■ Problem statement
All of the data below should be set down again verbatim, without any images.
# # #
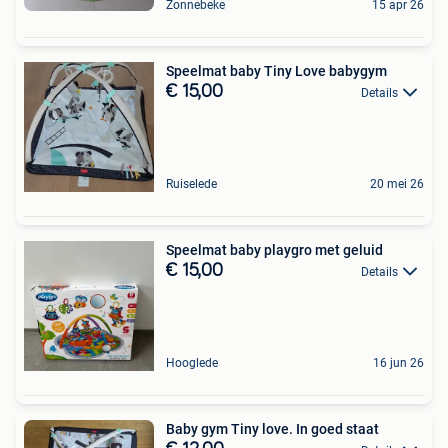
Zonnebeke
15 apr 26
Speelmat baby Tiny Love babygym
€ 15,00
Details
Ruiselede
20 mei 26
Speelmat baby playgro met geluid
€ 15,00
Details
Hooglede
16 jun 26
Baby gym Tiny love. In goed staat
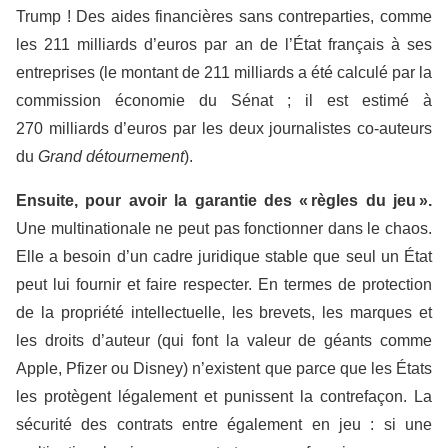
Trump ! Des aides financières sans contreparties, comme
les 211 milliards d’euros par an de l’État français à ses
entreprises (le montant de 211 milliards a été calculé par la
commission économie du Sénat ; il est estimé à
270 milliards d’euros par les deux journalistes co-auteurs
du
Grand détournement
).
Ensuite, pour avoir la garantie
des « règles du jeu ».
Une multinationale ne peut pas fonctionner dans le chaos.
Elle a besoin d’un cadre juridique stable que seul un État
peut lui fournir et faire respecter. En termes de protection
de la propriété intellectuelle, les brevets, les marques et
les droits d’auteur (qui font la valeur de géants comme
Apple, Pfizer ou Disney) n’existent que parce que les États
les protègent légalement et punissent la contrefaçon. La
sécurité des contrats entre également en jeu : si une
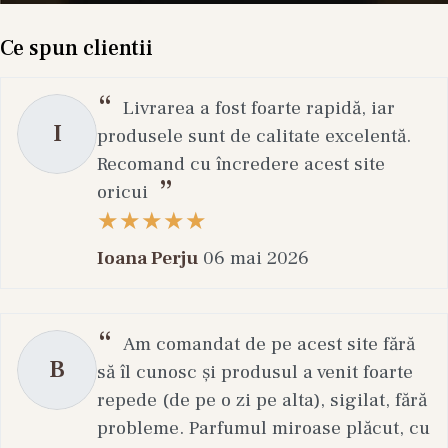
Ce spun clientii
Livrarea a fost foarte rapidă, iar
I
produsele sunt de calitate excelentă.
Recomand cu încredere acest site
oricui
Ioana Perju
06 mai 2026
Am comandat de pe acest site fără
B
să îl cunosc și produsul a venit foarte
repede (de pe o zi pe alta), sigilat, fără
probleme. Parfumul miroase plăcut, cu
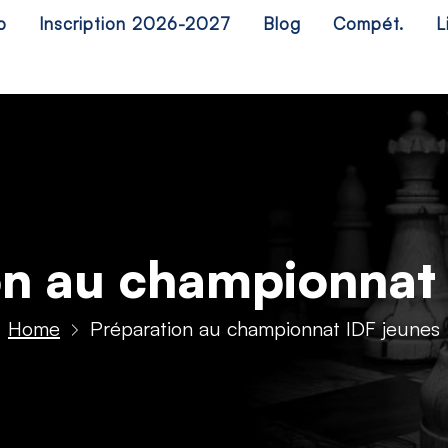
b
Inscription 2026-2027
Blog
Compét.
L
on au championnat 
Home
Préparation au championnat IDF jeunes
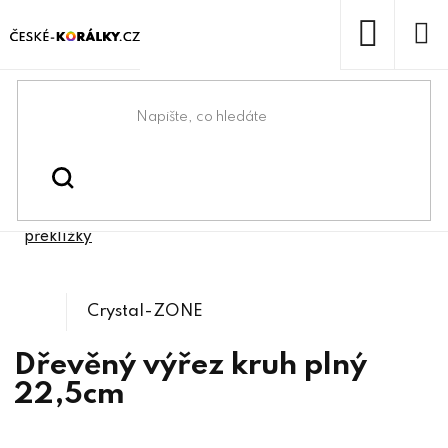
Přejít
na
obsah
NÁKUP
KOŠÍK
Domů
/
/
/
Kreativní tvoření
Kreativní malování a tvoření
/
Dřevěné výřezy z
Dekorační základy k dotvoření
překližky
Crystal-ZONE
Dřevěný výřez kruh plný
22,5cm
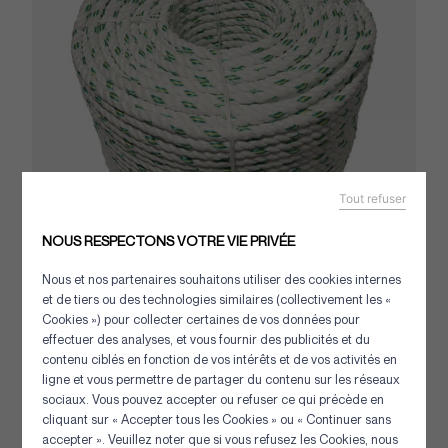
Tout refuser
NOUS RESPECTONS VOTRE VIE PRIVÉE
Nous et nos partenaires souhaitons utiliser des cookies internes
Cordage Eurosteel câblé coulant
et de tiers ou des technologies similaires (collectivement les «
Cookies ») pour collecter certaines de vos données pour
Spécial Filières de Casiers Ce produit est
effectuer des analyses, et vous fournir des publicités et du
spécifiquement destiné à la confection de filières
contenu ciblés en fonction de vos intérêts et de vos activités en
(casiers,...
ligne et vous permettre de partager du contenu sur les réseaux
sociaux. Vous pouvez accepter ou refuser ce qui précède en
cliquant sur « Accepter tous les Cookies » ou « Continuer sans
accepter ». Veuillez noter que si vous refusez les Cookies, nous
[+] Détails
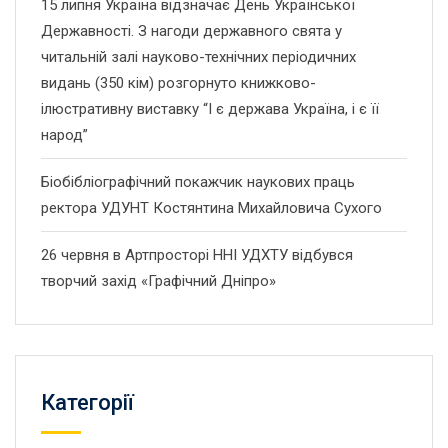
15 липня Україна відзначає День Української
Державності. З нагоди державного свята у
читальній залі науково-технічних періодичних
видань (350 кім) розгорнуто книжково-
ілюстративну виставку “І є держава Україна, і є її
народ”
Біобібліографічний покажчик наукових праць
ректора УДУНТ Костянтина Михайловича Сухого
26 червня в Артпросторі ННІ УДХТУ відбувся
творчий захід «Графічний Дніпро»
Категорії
# # #
■ Reply to the task
Zonnebeke
15 apr 26
Speelmat baby Tiny Love babygym
€ 15,00
Details
Ruiselede
20 mei 26
Speelmat baby playgro met geluid
€ 15,00
Details
Hooglede
16 jun 26
Baby gym Tiny love. In goed staat
Trump ! Des aides financières sans contreparties, comme
les 211 milliards d’euros par an de l’État français à ses
entreprises (le montant de 211 milliards a été calculé par la
commission économie du Sénat ; il est estimé à
270 milliards d’euros par les deux journalistes co-auteurs
du
Grand détournement
).
Ensuite, pour avoir la garantie
des « règles du jeu ».
Une multinationale ne peut pas fonctionner dans le chaos.
Elle a besoin d’un cadre juridique stable que seul un État
peut lui fournir et faire respecter. En termes de protection
de la propriété intellectuelle, les brevets, les marques et
les droits d’auteur (qui font la valeur de géants comme
Apple, Pfizer ou Disney) n’existent que parce que les États
les protègent légalement et punissent la contrefaçon. La
sécurité des contrats entre également en jeu : si une
Ce spun clientii
Livrarea a fost foarte rapidă, iar
I
produsele sunt de calitate excelentă.
Recomand cu încredere acest site
oricui
Ioana Perju
06 mai 2026
Am comandat de pe acest site fără
B
să îl cunosc și produsul a venit foarte
repede (de pe o zi pe alta), sigilat, fără
probleme. Parfumul miroase plăcut, cu
b
Inscription 2026-2027
Blog
Compét.
L
on au championnat 
Home
Préparation au championnat IDF jeunes
Přejít
na
obsah
NÁKUP
KOŠÍK
Domů
/
/
/
Kreativní tvoření
Kreativní malování a tvoření
/
Dřevěné výřezy z
Dekorační základy k dotvoření
překližky
Crystal-ZONE
Dřevěný výřez kruh plný
22,5cm
Tout refuser
NOUS RESPECTONS VOTRE VIE PRIVÉE
Nous et nos partenaires souhaitons utiliser des cookies internes
Cordage Eurosteel câblé coulant
et de tiers ou des technologies similaires (collectivement les «
Cookies ») pour collecter certaines de vos données pour
Spécial Filières de Casiers Ce produit est
effectuer des analyses, et vous fournir des publicités et du
spécifiquement destiné à la confection de filières
contenu ciblés en fonction de vos intérêts et de vos activités en
(casiers,...
ligne et vous permettre de partager du contenu sur les réseaux
sociaux. Vous pouvez accepter ou refuser ce qui précède en
cliquant sur « Accepter tous les Cookies » ou « Continuer sans
accepter ». Veuillez noter que si vous refusez les Cookies, nous
[+] Détails
15 липня Україна відзначає День Української
Державності. З нагоди державного свята у
читальній залі науково-технічних періодичних
видань (350 кім) розгорнуто книжково-
ілюстративну виставку “І є держава Україна, і є її
народ”
Біобібліографічний покажчик наукових праць
ректора УДУНТ Костянтина Михайловича Сухого
26 червня в Артпросторі ННІ УДХТУ відбувся
творчий захід «Графічний Дніпро»
Категорії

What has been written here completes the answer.